Reading only `schedule()` is not enough. `scheduler.update_from_output(...)` updates Scheduler state after ModelRunner executes. It handles sampled token ids, accepted or rejected speculative draft tokens, stop conditions, logprobs, pooling outputs, KV connector results, stopped request cleanup, and scheduler stats.

One detail matters: `_update_after_schedule(...)` advances each request's `num_computed_tokens` immediately after scheduling, so the next scheduler step can continue chunked prefills without waiting. If speculative tokens are later rejected, `update_from_output(...)` corrects the computed-token count.

Scheduler is therefore an optimistic state machine.
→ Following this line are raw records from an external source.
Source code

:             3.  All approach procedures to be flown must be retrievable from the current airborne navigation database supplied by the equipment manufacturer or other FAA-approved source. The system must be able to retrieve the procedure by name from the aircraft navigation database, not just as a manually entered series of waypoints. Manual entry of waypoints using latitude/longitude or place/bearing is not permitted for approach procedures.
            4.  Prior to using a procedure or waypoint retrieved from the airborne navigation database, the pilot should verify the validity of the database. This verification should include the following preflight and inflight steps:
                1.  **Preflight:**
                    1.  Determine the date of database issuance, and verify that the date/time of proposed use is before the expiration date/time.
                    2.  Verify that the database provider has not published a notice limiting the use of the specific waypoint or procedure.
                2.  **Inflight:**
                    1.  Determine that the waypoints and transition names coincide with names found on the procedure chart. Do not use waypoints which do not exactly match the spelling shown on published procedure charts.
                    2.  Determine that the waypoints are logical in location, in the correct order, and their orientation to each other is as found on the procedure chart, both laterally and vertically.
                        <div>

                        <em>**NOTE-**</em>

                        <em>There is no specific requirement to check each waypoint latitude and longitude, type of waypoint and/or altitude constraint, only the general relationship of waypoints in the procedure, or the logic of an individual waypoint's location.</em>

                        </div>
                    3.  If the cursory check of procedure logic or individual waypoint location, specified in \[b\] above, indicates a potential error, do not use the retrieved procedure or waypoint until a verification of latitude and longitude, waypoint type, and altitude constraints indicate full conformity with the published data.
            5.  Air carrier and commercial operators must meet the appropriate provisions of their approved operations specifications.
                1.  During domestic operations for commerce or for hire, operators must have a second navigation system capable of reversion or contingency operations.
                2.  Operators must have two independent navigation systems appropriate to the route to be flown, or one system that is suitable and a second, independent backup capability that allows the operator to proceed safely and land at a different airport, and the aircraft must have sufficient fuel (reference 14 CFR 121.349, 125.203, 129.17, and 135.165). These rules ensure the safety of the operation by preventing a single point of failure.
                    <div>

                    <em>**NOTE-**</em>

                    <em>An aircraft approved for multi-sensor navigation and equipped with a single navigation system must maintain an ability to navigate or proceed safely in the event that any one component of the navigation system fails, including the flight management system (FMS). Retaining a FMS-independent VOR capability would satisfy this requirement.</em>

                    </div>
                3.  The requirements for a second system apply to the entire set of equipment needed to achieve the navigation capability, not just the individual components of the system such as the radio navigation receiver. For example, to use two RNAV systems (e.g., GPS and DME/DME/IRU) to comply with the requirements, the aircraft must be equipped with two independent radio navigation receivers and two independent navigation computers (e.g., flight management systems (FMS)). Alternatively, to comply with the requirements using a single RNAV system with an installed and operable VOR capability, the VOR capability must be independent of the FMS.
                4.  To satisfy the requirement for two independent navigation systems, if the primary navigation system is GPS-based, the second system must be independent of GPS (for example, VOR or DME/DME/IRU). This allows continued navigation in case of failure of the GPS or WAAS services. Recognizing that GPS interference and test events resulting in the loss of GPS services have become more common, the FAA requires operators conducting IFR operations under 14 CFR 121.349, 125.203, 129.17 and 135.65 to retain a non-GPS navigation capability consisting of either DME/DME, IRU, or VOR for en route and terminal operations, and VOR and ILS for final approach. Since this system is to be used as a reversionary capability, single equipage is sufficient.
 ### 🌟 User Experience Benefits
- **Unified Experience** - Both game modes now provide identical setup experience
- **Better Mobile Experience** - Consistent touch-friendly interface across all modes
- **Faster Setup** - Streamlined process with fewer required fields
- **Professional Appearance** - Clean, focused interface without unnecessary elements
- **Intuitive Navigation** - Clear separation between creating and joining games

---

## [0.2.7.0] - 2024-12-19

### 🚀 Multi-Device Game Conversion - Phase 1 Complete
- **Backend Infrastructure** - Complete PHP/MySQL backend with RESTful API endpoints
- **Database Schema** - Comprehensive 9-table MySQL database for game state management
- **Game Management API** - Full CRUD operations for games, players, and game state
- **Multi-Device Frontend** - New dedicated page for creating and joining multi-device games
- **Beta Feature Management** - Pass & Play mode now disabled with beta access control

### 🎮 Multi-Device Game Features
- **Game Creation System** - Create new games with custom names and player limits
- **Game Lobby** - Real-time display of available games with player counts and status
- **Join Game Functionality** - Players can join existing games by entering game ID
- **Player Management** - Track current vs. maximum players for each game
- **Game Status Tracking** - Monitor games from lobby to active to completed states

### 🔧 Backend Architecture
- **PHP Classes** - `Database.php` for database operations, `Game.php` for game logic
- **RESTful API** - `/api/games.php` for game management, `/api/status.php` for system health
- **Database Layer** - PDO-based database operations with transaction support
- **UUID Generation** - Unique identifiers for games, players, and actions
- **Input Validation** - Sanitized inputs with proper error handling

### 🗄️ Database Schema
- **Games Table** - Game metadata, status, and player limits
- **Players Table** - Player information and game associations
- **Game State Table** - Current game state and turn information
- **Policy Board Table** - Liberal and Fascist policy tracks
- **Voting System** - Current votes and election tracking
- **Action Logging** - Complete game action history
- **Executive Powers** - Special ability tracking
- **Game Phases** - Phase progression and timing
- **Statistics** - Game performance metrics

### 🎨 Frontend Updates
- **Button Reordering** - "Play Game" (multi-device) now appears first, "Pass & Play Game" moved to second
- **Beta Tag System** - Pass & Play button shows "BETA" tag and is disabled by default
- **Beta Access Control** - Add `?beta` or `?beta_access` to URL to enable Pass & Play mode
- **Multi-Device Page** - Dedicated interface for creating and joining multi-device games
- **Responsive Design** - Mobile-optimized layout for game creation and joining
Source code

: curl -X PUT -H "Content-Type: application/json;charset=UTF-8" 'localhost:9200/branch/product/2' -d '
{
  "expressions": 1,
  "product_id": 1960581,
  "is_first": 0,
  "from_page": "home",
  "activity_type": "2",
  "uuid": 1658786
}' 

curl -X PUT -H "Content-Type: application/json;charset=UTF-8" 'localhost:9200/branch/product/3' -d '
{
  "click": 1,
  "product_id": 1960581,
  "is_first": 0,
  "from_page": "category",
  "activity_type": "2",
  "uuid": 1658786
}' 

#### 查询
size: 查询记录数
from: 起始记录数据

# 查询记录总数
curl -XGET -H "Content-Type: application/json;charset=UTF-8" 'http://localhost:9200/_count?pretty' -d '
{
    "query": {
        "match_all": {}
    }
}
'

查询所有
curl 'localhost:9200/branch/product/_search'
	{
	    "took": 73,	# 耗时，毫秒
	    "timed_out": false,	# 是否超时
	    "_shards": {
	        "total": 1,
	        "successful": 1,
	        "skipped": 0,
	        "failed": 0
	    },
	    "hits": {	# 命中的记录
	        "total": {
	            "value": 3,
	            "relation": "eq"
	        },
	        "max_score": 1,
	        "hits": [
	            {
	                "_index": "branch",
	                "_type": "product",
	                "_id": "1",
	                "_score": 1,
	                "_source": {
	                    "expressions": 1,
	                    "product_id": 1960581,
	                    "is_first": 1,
It advances state based on the schedule to keep the engine pipeline moving, then corrects state when real GPU outputs, rejections, stops, errors, or KV transfer results arrive.

## Boundary And Reading Guide {#boundary}

The Scheduler/ModelRunner boundary is:

| module | question answered | typical data |
|---|---|---|
| Scheduler | who runs this step, how many tokens, and whether KV cache can fit | `SchedulerOutput`, `num_scheduled_tokens`, block ids |
| ModelRunner | how this step runs on GPU | `InputBatch`, `input_ids`, `positions`, `slot_mapping`, attention metadata |

When reading Scheduler, hold onto these invariants:

- one engine step maps to one scheduling decision;
- running requests are considered before waiting requests;
- scheduled tokens must not exceed `max_num_scheduled_tokens`;
- KV slot allocation is part of scheduling;
- prefix-cache hits reduce this step's forward work;
- GPU execution reads `SchedulerOutput`, not waiting/running queues.

If you remember one sentence, make it this: **Scheduler compresses dynamic request queues and KV cache constraints into an executable `SchedulerOutput` for the current step.** ModelRunner then turns that output into a real GPU forward.

A practical reading order:

1. `vllm/v1/engine/core.py`: see how `EngineCore.step()` connects schedule, execute, and update.
2. `vllm/v1/core/sched/interface.py`: read the `schedule()` interface comment first.
3. `vllm/v1/core/sched/scheduler.py`: focus on `schedule()`, `_preempt_request()`, `_make_cached_request_data()`, and `update_from_output()`.
4. `vllm/v1/core/sched/output.py`: map `SchedulerOutput` fields to how ModelRunner consumes them.
5. `vllm/v1/core/kv_cache_manager.py`: follow `allocate_slots(...)` to see why scheduling cannot be separated from KV block management.